1974 - TSR publishes (original) Dungeons and Dragons
1977 - Not a new edition, but the Dungeons and Dragons Basic Set was released.
1978 - Advanced Dungeons and Dragons is released four years after the original. This was necessary because the original wasn't written in a very user-friendly format. Materials are published during this time for both "Basic" D&D and "AD&D."
1989 - Advanced Dungeons and Dragons second edition is published 11 years after AD&D. The rules underwent significant revision and controversial content was dropped.
1995 - The AD&D2e rulebooks were revised (slightly) and reformatted but TSR was careful to avoid an misunderstandings - one of the first pages has an article that declares, "This is not third edition!"
2000 - Once again, 11 years after the last edition, Wizards of the Coast releases Dungeons and Dragons Third Edition.

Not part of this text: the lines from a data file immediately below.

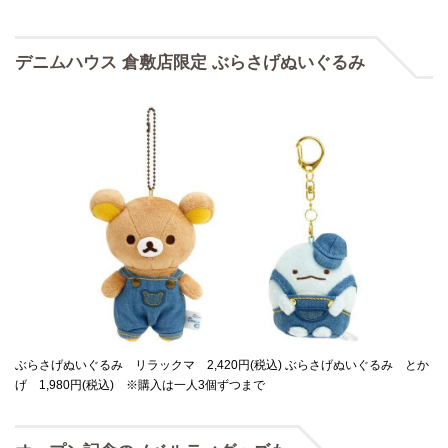
デニムハウス 倉敷店限定 ぶらさげぬいぐるみ
ぶらさげぬいぐるみ リラックマ 2,420円(税込) ぶらさげぬいぐるみ とか
げ 1,980円(税込) ※購入は一人3個ずつまで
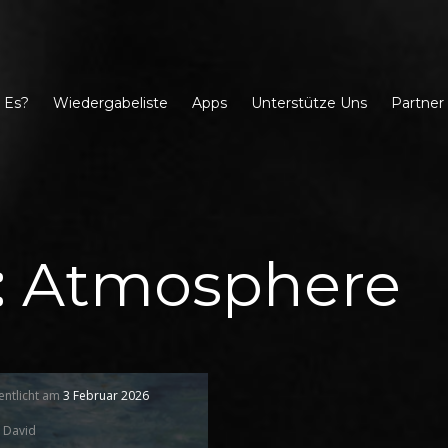
 Es?
Wiedergabeliste
Apps
Unterstütze Uns
Partner
:
Atmosphere
entlicht am
3 Februar 2026
David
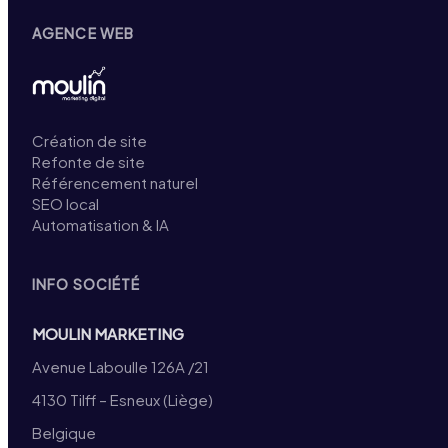
AGENCE WEB
Création de site
Refonte de site
Référencement naturel
SEO local
Automatisation & IA
INFO SOCIÉTÉ
MOULIN MARKETING
Avenue Laboulle 126A /21
4130 Tilff – Esneux (Liège)
Belgique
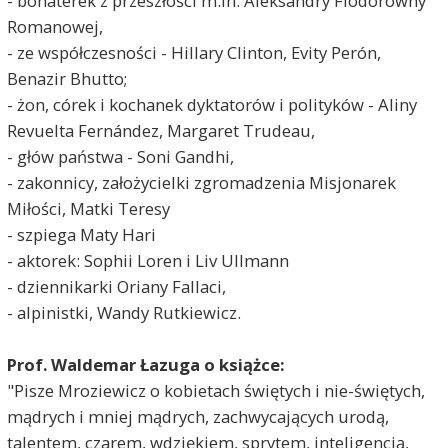
- bohaterek z przeszłości m.in. Aleksandry Fiodorowny
Romanowej,
- ze współczesności - Hillary Clinton, Evity Perón,
Benazir Bhutto;
- żon, córek i kochanek dyktatorów i polityków - Aliny
Revuelta Fernández, Margaret Trudeau,
- głów państwa - Soni Gandhi,
- zakonnicy, założycielki zgromadzenia Misjonarek
Miłości, Matki Teresy
- szpiega Maty Hari
- aktorek: Sophii Loren i Liv Ullmann
- dziennikarki Oriany Fallaci,
- alpinistki, Wandy Rutkiewicz.
Prof. Waldemar Łazuga o książce:
"Pisze Mroziewicz o kobietach świętych i nie-świętych,
mądrych i mniej mądrych, zachwycających urodą,
talentem, czarem, wdziękiem, sprytem, inteligencją,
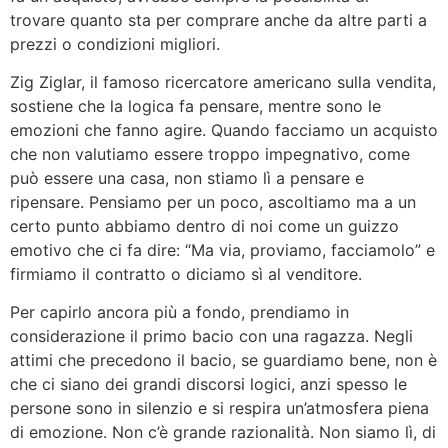
trovare quanto sta per comprare anche da altre parti a
prezzi o condizioni migliori.
Zig Ziglar, il famoso ricercatore americano sulla vendita,
sostiene che la logica fa pensare, mentre sono le
emozioni che fanno agire. Quando facciamo un acquisto
che non valutiamo essere troppo impegnativo, come
può essere una casa, non stiamo lì a pensare e
ripensare. Pensiamo per un poco, ascoltiamo ma a un
certo punto abbiamo dentro di noi come un guizzo
emotivo che ci fa dire: “Ma via, proviamo, facciamolo” e
firmiamo il contratto o diciamo sì al venditore.
Per capirlo ancora più a fondo, prendiamo in
considerazione il primo bacio con una ragazza. Negli
attimi che precedono il bacio, se guardiamo bene, non è
che ci siano dei grandi discorsi logici, anzi spesso le
persone sono in silenzio e si respira un’atmosfera piena
di emozione. Non c’è grande razionalità. Non siamo lì, di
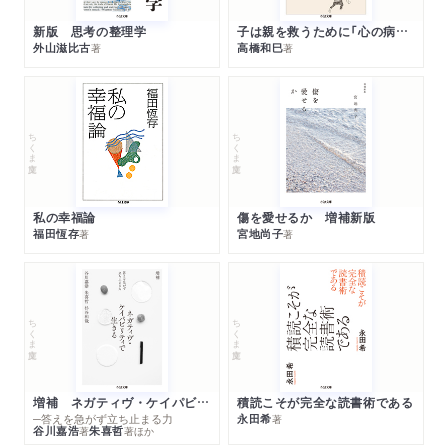
新版 思考の整理学
子は親を救うために「心の病」になる
外山滋比古
高橋和巳
著
著
ちくま文庫
ちくま文庫
私の幸福論
傷を愛せるか 増補新版
福田恆存
宮地尚子
著
著
ちくま文庫
ちくま文庫
増補 ネガティヴ・ケイパビリティで生きる
積読こそが完全な読書術である
─答えを急がず立ち止まる力
永田希
著
谷川嘉浩
朱喜哲
著
著
ほか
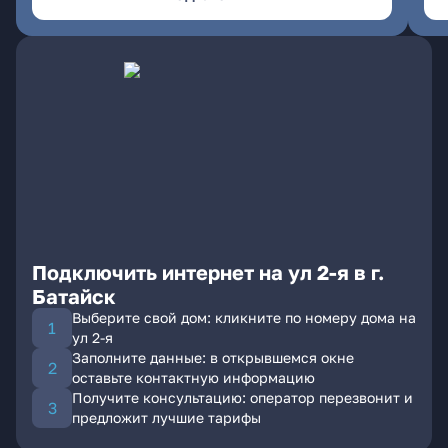
Подключить интернет на ул 2-я в г.
Батайск
Выберите свой дом: кликните по номеру дома на
ул 2-я
Заполните данные: в открывшемся окне
оставьте контактную информацию
Получите консультацию: оператор перезвонит и
предложит лучшие тарифы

WotC took three years to develop this product. The rules underwent major revisions, most significantly moving combat onto a grid.
2003 - A minor revision to the third edition was released, called 3.5. This greatly irritated fans who had to repurchase the same books they had just purchased three years earlier.
2008 - Dungeons and Dragons Fourth Edition is released eight years after third edition and only five years after 3.5.
2009 - Paizo releases Pathfinder for D&D fans who don't want to move on to 4th edition.
2010 - Dungeons and Dragons 4th Edition Essentials is released, this was billed as 4th edition for beginners. Character creation was streamlined and the text redesigned.
2012 - They've been working on the rules for 5th edition for over a year now. We'll see 5.0 before fourth edition is old enough to go to Kindergarten.
So D&D has been around 38 years and we have five editions and at least two or three rules tweaks in between just for good measure. Shouldn't the core rules system have a longer shelf life than five years? I remember the good old days of second edition - TSR put out so much product for that game and it all seemed to be absolutely essential in some way. And it was GOOD too.
Ultimately, Wizard's impulse to cash in by releasing a new system may prove to be its undoing. Fourth edition was ill-conceived so now they have to release another edition to undo the mess they made. Ultimately, D&D becomes its own competition. I'm sure you could find gaming groups that still play every edition of D&D that never moved on to subsequent editions. If it ain't broke, don't fix it, right?
How about another option - instead of releasing another edition, apologize for 4th and simply make all of the books for all of the editions available as cheap PDF downloads and release new content for every edition! That way Wizards could profit from the legacy of D&D and it would make all of the fans happy!